The whole listing is to be given again without alteration, except that its pictures are dropped.

* Raw data *
····················

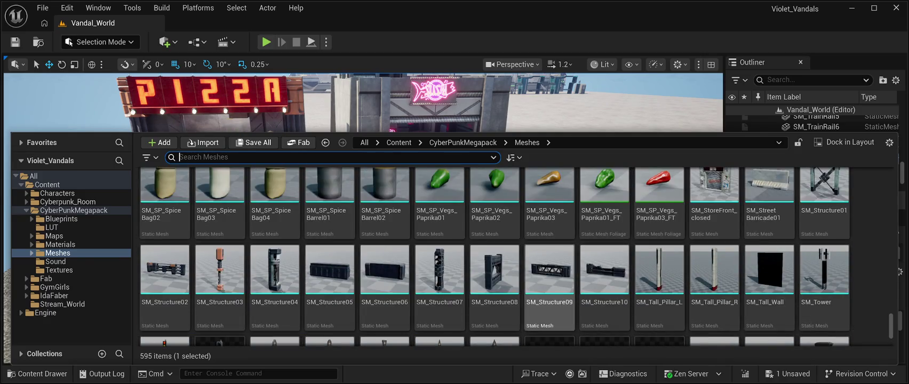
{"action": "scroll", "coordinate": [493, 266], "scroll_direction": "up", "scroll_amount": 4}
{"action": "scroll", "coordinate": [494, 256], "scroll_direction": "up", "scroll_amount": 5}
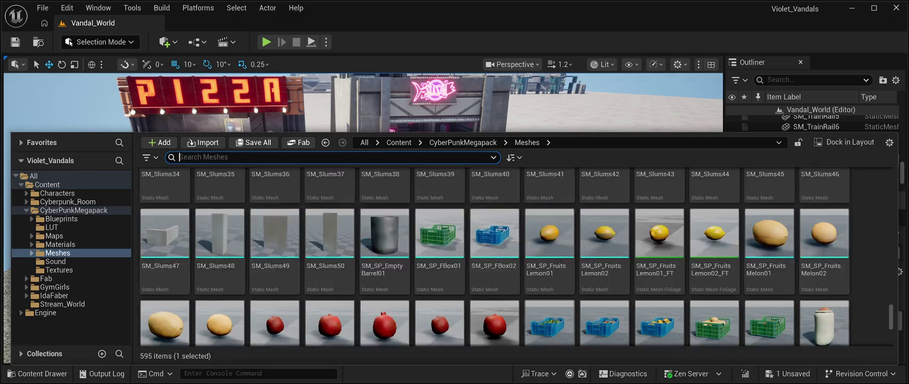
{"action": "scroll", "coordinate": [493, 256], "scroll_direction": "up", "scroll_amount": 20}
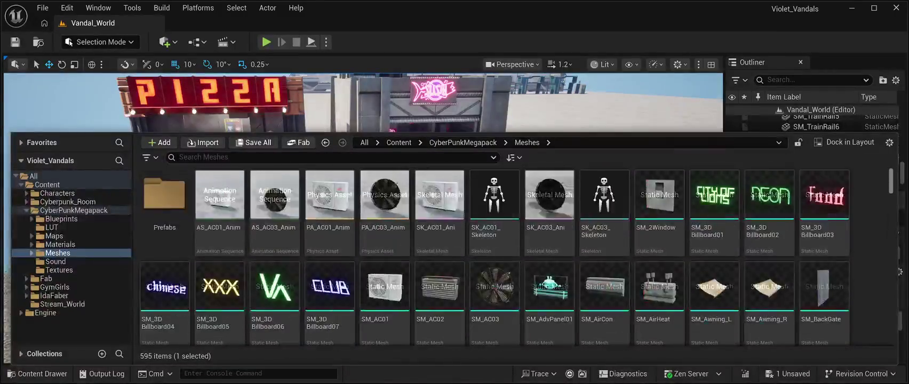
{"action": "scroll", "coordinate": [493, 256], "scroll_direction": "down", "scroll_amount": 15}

····················

* Your response *
{"action": "scroll", "coordinate": [493, 266], "scroll_direction": "up", "scroll_amount": 4}
{"action": "scroll", "coordinate": [494, 256], "scroll_direction": "up", "scroll_amount": 5}
{"action": "scroll", "coordinate": [493, 256], "scroll_direction": "up", "scroll_amount": 20}
{"action": "scroll", "coordinate": [493, 256], "scroll_direction": "down", "scroll_amount": 15}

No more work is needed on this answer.